#### [EXTRACT PROVIDED]
########################################
Tobacco consumption during pregnancy is associated with adverse obstetrical and neonatal outcomes, including premature rupture of membranes, placenta previa, placenta abruption, preterm delivery, shortened gestation, fetal growth restriction, and low birth weight (U.S. Department of Health and Human Services, 2004a
). Furthermore, increased risks of behavioral problems, externalizing behaviors, attention deficit hyperactivity disorder, cognitive impairments, and lower academic achievement are observed in prenatally exposed children (Herrmann, King, & Weitzman, 2008
). Thus, identifying affected infants is critical. Meconium analysis for identifying prenatal tobacco exposure has gained in popularity in recent years. The aims of this research were to investigate factors contributing to tobacco biomarker disposition in meconium, evaluate a proposed concentration for differentiating active and nonsmoking mothers, and determine if biomarkers’ presence or concentrations could predict infant outcomes.
########################################
#### [DATA SUPPLIED]

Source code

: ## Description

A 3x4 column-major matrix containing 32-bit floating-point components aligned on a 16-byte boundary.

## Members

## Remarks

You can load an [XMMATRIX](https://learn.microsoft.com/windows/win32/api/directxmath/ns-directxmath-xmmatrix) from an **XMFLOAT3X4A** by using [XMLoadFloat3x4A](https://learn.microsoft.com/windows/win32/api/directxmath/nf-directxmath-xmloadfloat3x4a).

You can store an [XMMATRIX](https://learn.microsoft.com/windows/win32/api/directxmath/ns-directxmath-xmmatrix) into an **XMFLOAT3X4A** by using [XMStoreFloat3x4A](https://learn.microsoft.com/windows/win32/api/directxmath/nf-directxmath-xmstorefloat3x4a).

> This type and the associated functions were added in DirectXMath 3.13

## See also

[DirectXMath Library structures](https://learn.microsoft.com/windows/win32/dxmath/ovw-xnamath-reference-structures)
########################################
#### [WHAT THIS TASK INVOLVES]
In the text on prenatal tobacco exposure, what kind of analysis does it say has gained popularity in recent years for identifying exposed infants?

#### [REPLY TO THE EXERCISE]
Meconium analysis.